Using the records below, quote only the span that opens with the line containing "for free!!): http://natureofcode.com[http://natureofcode.com]" and closes with the line containing "Physics Libraries: Box2D>>", exactly and inclusively.

START Recorded data

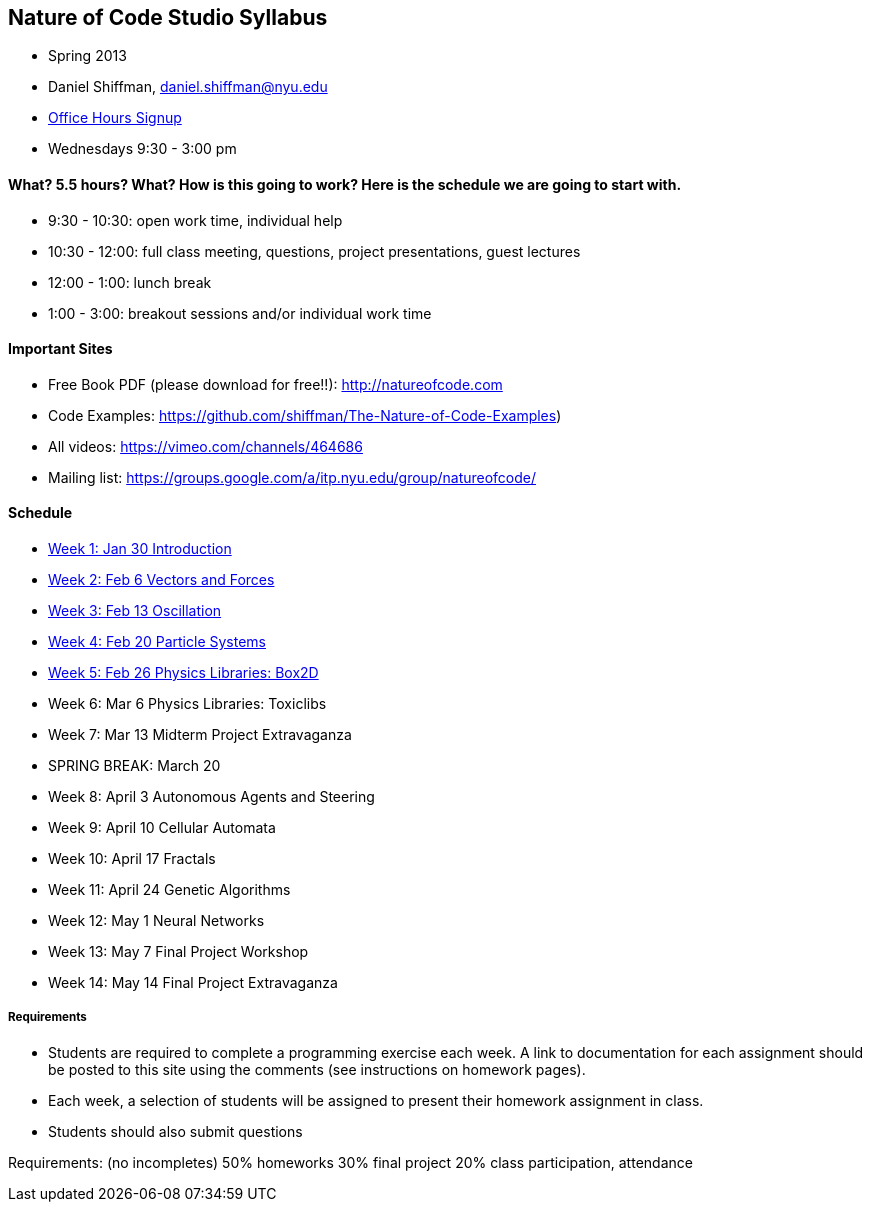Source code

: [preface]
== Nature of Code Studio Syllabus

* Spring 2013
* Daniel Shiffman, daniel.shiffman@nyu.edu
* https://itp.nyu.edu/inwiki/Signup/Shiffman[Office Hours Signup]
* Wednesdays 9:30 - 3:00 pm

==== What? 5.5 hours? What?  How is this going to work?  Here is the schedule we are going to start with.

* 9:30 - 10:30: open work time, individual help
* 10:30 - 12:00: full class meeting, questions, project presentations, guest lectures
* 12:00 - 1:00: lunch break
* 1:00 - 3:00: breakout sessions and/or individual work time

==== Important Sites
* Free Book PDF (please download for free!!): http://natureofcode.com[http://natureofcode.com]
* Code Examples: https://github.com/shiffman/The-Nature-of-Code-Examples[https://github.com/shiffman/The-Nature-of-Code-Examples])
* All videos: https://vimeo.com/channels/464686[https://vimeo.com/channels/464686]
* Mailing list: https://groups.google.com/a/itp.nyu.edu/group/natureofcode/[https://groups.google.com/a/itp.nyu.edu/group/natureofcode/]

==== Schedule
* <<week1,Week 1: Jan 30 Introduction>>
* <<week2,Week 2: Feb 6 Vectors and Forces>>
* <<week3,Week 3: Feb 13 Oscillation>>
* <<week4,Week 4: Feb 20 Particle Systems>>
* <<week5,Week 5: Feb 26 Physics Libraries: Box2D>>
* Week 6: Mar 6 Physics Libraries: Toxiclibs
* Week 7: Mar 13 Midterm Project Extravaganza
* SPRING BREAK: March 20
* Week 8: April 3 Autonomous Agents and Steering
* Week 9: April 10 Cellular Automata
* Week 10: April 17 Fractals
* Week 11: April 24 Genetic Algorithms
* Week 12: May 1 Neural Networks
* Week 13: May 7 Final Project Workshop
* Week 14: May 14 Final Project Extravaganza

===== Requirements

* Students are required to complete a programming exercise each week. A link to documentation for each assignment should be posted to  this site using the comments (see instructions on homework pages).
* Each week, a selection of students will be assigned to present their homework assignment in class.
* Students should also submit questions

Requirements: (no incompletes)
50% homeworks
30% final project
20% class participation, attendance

END Recorded data
START Recorded data

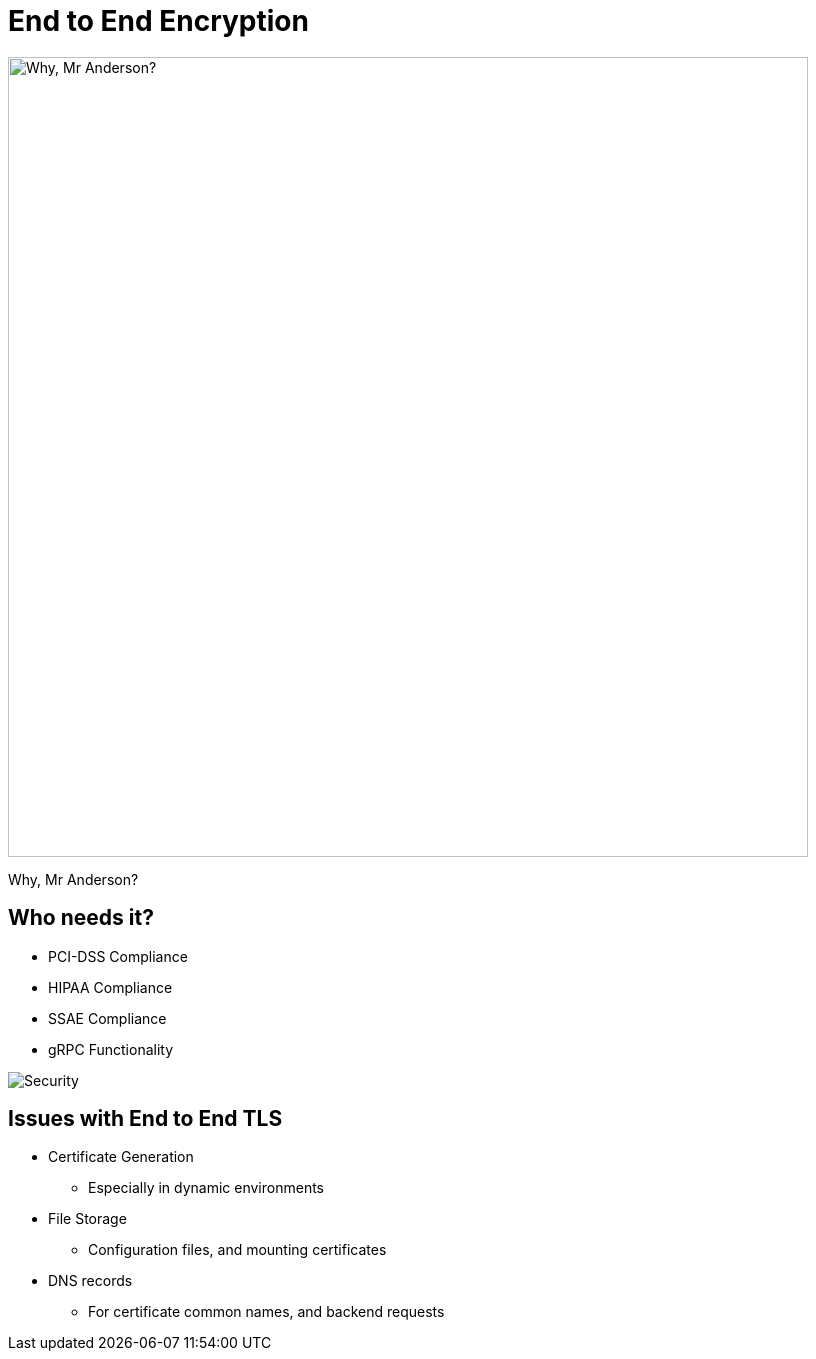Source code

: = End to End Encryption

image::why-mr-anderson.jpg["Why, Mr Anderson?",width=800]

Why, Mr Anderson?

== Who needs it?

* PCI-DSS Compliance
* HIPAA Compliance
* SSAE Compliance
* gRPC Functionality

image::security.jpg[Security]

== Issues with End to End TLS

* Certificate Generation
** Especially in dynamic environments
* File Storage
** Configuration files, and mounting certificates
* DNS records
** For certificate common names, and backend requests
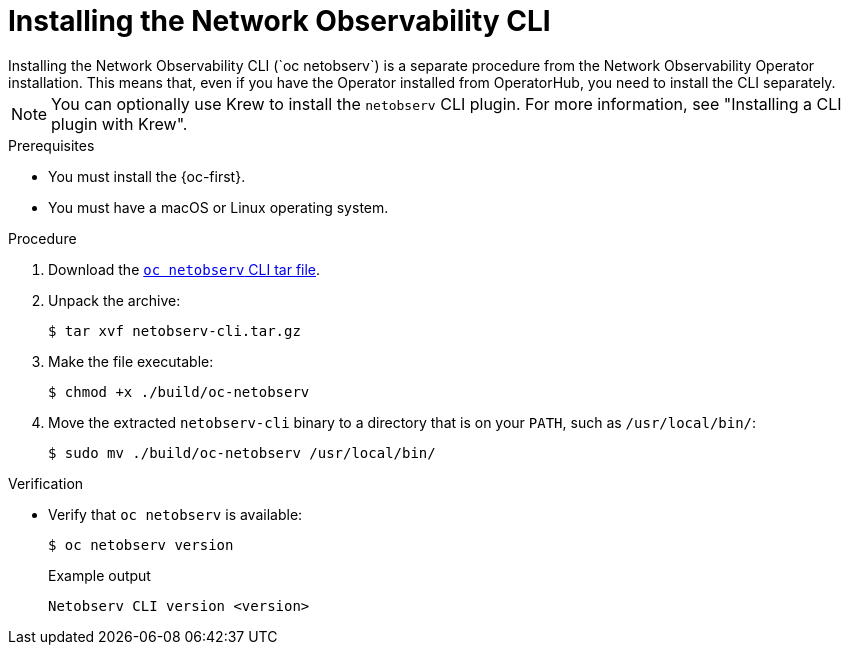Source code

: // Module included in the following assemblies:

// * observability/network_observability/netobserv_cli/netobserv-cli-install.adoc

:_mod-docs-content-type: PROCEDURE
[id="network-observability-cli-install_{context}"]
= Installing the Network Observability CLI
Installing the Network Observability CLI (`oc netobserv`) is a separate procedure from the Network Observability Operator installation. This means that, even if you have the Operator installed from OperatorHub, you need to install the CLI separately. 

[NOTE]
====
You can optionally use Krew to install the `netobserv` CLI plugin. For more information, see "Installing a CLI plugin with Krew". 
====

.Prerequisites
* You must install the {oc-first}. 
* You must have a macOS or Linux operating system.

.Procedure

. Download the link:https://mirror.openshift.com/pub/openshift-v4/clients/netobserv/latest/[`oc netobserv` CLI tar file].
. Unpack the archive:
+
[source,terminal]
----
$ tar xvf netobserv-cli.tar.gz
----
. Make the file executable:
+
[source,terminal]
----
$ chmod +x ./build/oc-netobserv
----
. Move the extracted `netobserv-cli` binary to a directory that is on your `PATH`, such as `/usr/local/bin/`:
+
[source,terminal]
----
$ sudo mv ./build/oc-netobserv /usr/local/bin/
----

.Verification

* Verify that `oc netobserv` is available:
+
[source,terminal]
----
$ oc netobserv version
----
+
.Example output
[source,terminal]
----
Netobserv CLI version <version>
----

END Recorded data

Task answer:
* Free Book PDF (please download for free!!): http://natureofcode.com[http://natureofcode.com]
* Code Examples: https://github.com/shiffman/The-Nature-of-Code-Examples[https://github.com/shiffman/The-Nature-of-Code-Examples])
* All videos: https://vimeo.com/channels/464686[https://vimeo.com/channels/464686]
* Mailing list: https://groups.google.com/a/itp.nyu.edu/group/natureofcode/[https://groups.google.com/a/itp.nyu.edu/group/natureofcode/]

==== Schedule
* <<week1,Week 1: Jan 30 Introduction>>
* <<week2,Week 2: Feb 6 Vectors and Forces>>
* <<week3,Week 3: Feb 13 Oscillation>>
* <<week4,Week 4: Feb 20 Particle Systems>>
* <<week5,Week 5: Feb 26 Physics Libraries: Box2D>>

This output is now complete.